Ngalamulume, 31, started the campaign several months ago, moving back to the Lansing area, where he graduated high school and college, from the Philadelphia area. He got the necessary signatures and registered as a candidate, hired a staff and rented a campaign headquarters in Lansing and mounted a quixotic campaign to unseat fifthterm Republican incumbent Mike Rogers.

Ngalamulume’s name will appear on the ballot, but since the registration deadline has passed, no one else can run. Ngalamulume blamed the failure of two key fundraising events on last week’s campaign cancellation. One was a fundraiser at the Eagle Eye Golf Club in East Lansing with U.S. Rep. John Conyers, D-Detroit, as a guest. Conyers could not make it, and only 30 of 176 invitees turned out, which included campaign staff and people who had already donated.

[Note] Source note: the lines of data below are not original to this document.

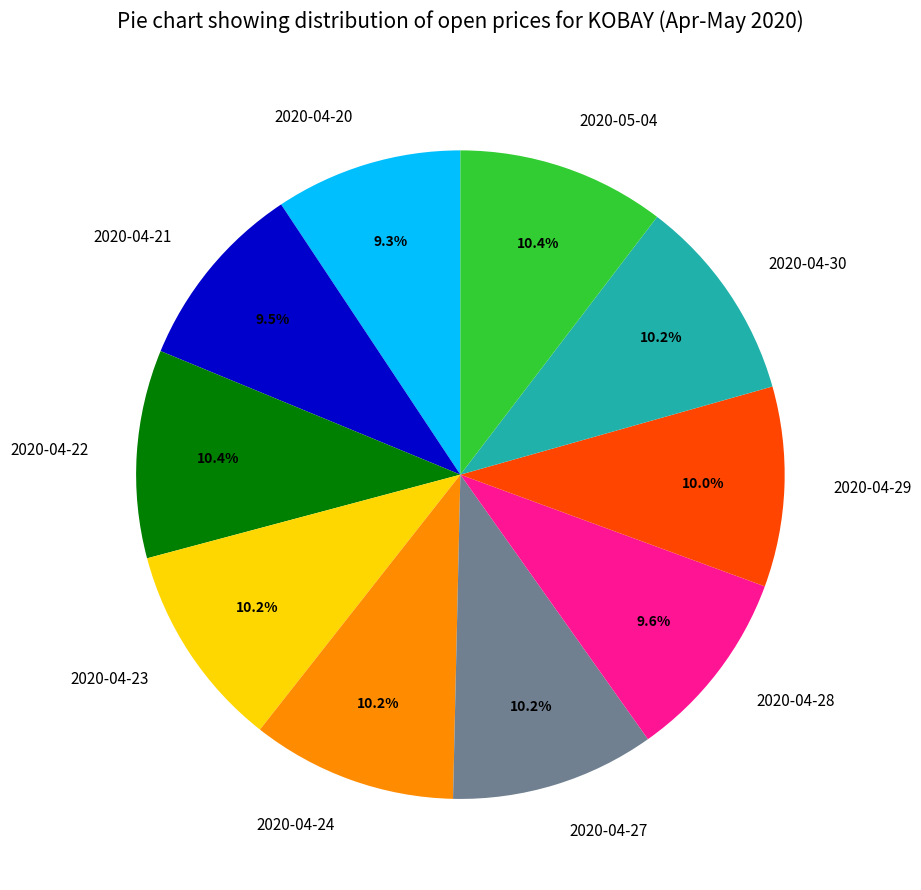

To the nearest percent, what portion does 2020-04-27 represent?

10%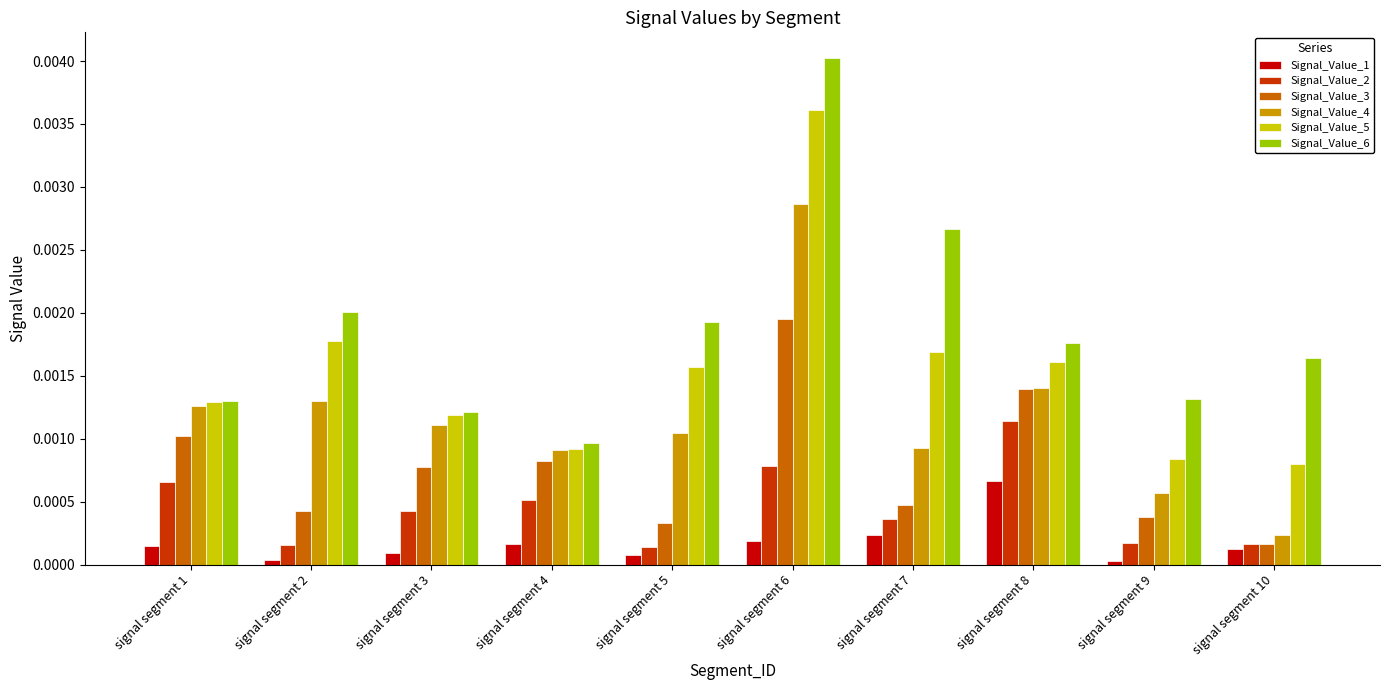

Rank the categories by Signal_Value_3 value from lowest to highest.

signal segment 10, signal segment 5, signal segment 9, signal segment 2, signal segment 7, signal segment 3, signal segment 4, signal segment 1, signal segment 8, signal segment 6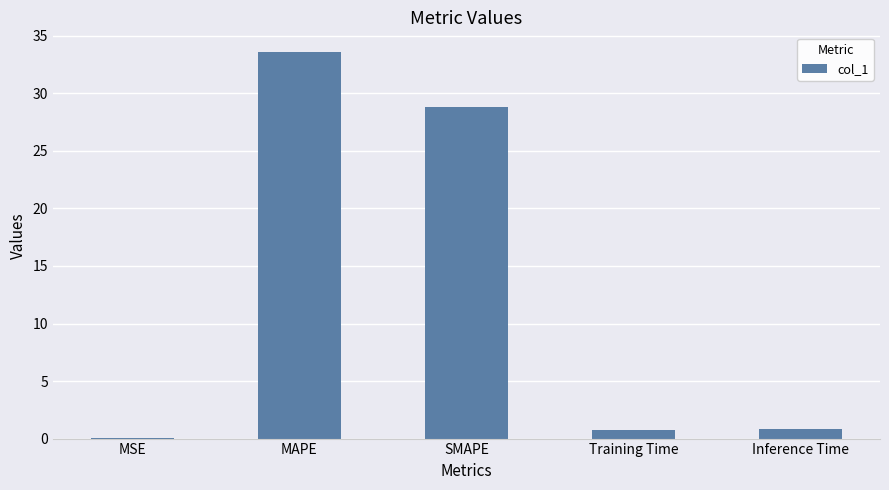

What is the sum of the values at SMAPE and MAPE?

62.4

“We couldn’t meet all of our payroll,” Ngalamulume said. “The event didn’t turn out.”

He was supposed to go to Washington prior to that for a fundraiser but that also didn’t turn out.

But then on Monday, Ngalamulume said that there had “been some development” and influential union and Democratic Party officials had reached out to the campaign, offering support.

“We put things on pause for a little bit to see if there is genuine support, and, like I said, there was an overwhelming sort of outreach to us,” Ngalamulume said Monday. “People said, ‘Look we think you’re a good candidate, we want you to challenge Rogers, so we’re making commitment to do XYZ.’ That really reassures us that going forward we’ll have the sort of support that’ll see us through November.”

But, he said in a phone message that those resources did not pan out.

Ngalamulume’s sudden exit from the race upset many local Democrats. A flame war among Ngalamulume, his campaign manager, Erin Fox, political consultant Joe DiSano and Ingham County Young Democrats Vice Chairman Thomas Morgan broke out on Facebook.

Asked about Ngalamulume’s back and forth, DiSano said that the campaign now “has about as much credibility as a puppet show.”

“I was cheering this guy on, I felt betrayed,” DiSano said. “He had the honor of being the Democratic standard bearer. When things started not to go his way, for him to throw that honor away, he threw out his career in politics.”

DiSano questioned Ngalamulume’s expenditures. He said that June is too early to have a full campaign staff and to be sending out elaborate campaign literature.

“Having that heavy a payroll six months before the election was absurd,” he said. “All those resources should’ve been saved for end.”

For his part, Ngalamulume lamented the fact that there was not a rush to pour resources into his campaign. In his campaign cancellation last Thursday, he wrote, “it is now apparent to me that there is not enough interest amongst the political establishment and many constituents in this district to replace Mike Rogers in Congress.”

DiSano said Ngalamulume has it backward. In a year where there are multiple important races — including two congressional seats targeted by Republicans — the 8th is not the highest priority.

“In a campaign when you hit a rough spot, your character is revealed. Instead of folding his tent, he should’ve deferred payment and doubled down,” DiSano said. “In politics, no one gives you anything, you have to take it.